Das Nexoc Pad 7 ist meines Wissens das Billigste in Deutschland erhältliche Tablet. Da darf man seine Erwartungen natürlich nicht allzu hoch schrauben...
Das Gerät ist aus einfachem Plastik gefertigt. Die Verarbeitung scheint in Ordnung zu sein. Aufgrund der kompakten Abmessungen und des Gewichts von 430g (laut meiner Küchenwaage) liegt es gut in der Hand und taugt grundsätzlich zum Sofa-Surfen. Der WLAN-Empfang ist ebenfalls in Ordnung. Er ist ähnlich gut oder schlecht wie bei meinem Notebook.
Gut ist der Akku des Geräts. Mit einer Laufzeit von 4 bis 5 Stunden kann man gut Leben.
Leider gibt es doch hauptsächlich negative Punkte zu erwähnen:
Auf dem Pad ist leider noch das antiquierte Android 1.5 im Einsatz. Möglicherweise liegt es daran, dass viele Apps nicht auf dem Pad laufen. Eine Menge Apps bekommt man im Market gar nicht erst angezeigt, einige lassen sich nicht installieren, andere brechen nach dem Start mit einer Fehlermeldung ab, wieder andere laufen nur mit massiven Grafikfehlern. So hatte ich mir das eigentlich nicht vorgestellt...

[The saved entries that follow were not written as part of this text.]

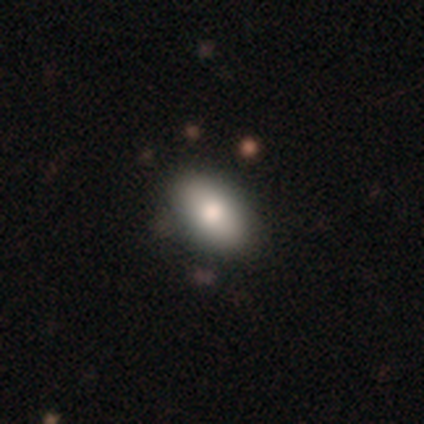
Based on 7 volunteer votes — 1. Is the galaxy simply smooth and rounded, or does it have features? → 86% smooth, 14% star or artifact, 0% featured or disk.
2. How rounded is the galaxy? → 83% in between, 17% round, 0% cigar-shaped.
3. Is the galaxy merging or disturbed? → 100% none, 0% minor disturbance, 0% major disturbance, 0% merger.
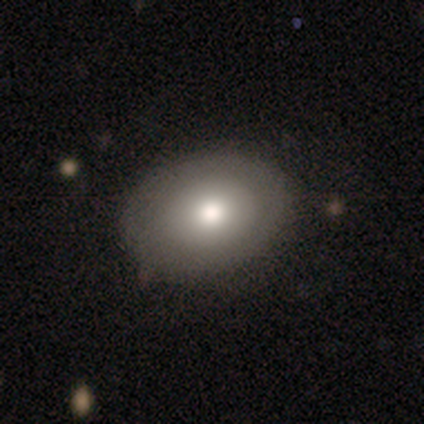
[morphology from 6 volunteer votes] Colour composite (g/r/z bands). It shows a smooth galaxy with no disk features (83%) that is in between round and cigar-shaped (100%). Merging: none (83%).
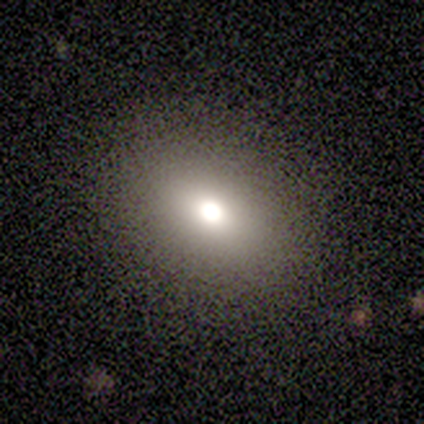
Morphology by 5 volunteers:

Der Bildschirm ist zumindest recht hell und obwohl er nicht entspiegelt ist reflektiert er nicht annähernd so extrem wie z.B. der des IPAD. Insgesamt gehört der Bildschirm aber trotzdem zu den Schwachpunkten des Geräts. Der Kontrast ist niedrig, Farben sind blass und die Blickwinkel sind schlecht.
Die Bedienung des Pads ist ziemlich hakelig. Mit den Fingern sollte man es besser gar nicht erst versuchen. Der beiliegende Stift mindert das Problem etwas, trotzdem ist die Bedienung des Pads insgesamt eine ziemlich frustrierende Erfahrung für mich. Insbesondere das Scrollen nervt total, wenn das Pad immer wieder statt zu scrollen Punkte auswählt. Das macht mich wahnsinnig!!!
Was kann man letzlich mit dem Pad machen?
1 - Einsatz zum Lesen & Schreiben von Mails ist möglich. Da man eine USB-Tastatur anschließen kann geht sogar Schreiben recht gut.
2 - Surfen ist möglich, macht aber auf dem kleinen Display, wegen der niedrigen Auflösung, wegen fehlender Flash-Unterstützung und wegen der schlechten Bedienbarkeit keinen echten Spass
3 - Einsatz als Audioplayer ist möglich. Da sind aber echte MP3-Player wesentlich praktischer, insbesondere was Größe, Gewicht und Akkulaufzeit angeht. Den integrierten Lautsprecher kann man übrigens vergessen. Die Qualität des Kopfhörerausgangs ist dagegen akzeptabel.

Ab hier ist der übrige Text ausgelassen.